I dont want it to install games onto my C drive as it is an 80gb ssd.

the steam app itself is on my D drive - will steam automatically download games there?

i cant seem to find an option to specify the download location.

Steam should inherently install your games in the steam application folder. So if you install Steam on your D drive, the games will install on that drive too.

That's how I have mine setup; so irrespective of how many times I reinstall my OS, I don't have to repeatedly download all my games.
 
I'm guessing then there's no way you can have steam installed to partition C drive and have a few games on C but then install others on another partition of a hdd?

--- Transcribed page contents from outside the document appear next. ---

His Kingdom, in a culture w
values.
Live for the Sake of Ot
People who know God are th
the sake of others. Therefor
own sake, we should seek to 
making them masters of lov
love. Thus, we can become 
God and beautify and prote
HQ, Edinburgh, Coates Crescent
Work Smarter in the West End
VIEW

Reason being I obviously made partition C to small :p
though I guess I could try and make it bigger - would have to find a partition manager as the one on windows 7 won't work for that
 
Steam should inherently install your games in the steam application folder. So if you install Steam on your D drive, the games will install on that drive too.

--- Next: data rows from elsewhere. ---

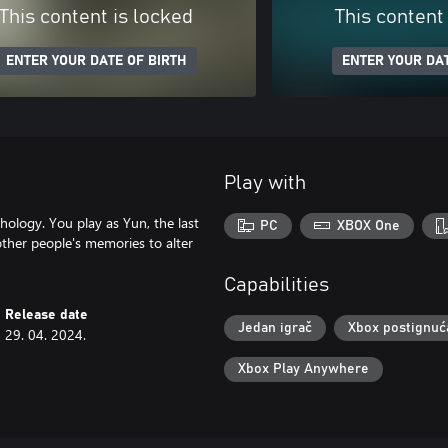
This content is locked
This content
ENTER YOUR DATE OF BIRTH
ENTER YOUR DAT
Play with
ology. You play as Yun, the last
PC
XBOX One
ther people's memories to alter
Capabilities
Release date
Jedan igrač
Xbox postignuć
29. 04. 2024.
Xbox Play Anywhere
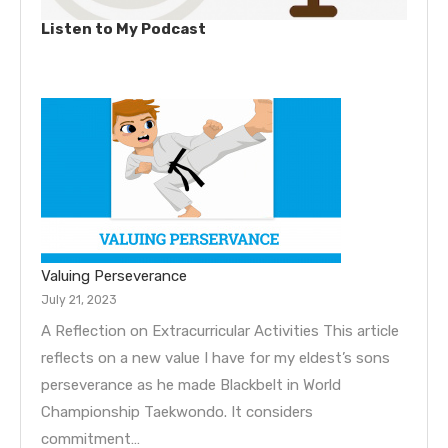
Listen to My Podcast
Valuing Perseverance
July 21, 2023
A Reflection on Extracurricular Activities This article
reflects on a new value I have for my eldest’s sons
perseverance as he made Blackbelt in World
Championship Taekwondo. It considers
commitment…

That's how I have mine setup; so irrespective of how many times I reinstall my OS, I don't have to repeatedly download all my games.

Yep thats right.

I have Steam installed on my Games hard drive.
 
I'm guessing then there's no way you can have steam installed to partition C drive and have a few games on C but then install others on another partition of a hdd?

Reason being I obviously made partition C to small :p
though I guess I could try and make it bigger - would have to find a partition manager as the one on windows 7 won't work for that

yes you can.

search on here for steam on multiple drives, it's fairly easy and doesn't need any other programs.

mlink command I think you use :o
 
yes you can.

search on here for steam on multiple drives, it's fairly easy and doesn't need any other programs.

mlink command I think you use :o

The mlink command can be used to create a Symbolic link, which for example could be used to a allow a steam game to run from another location, basically after creating a symbolic link (supported in vista and win7) the OS will redirect the application to the location where you have copied the data to. I'm currently using a symbolic link I created to redirect steam to a game I copied onto my SSD.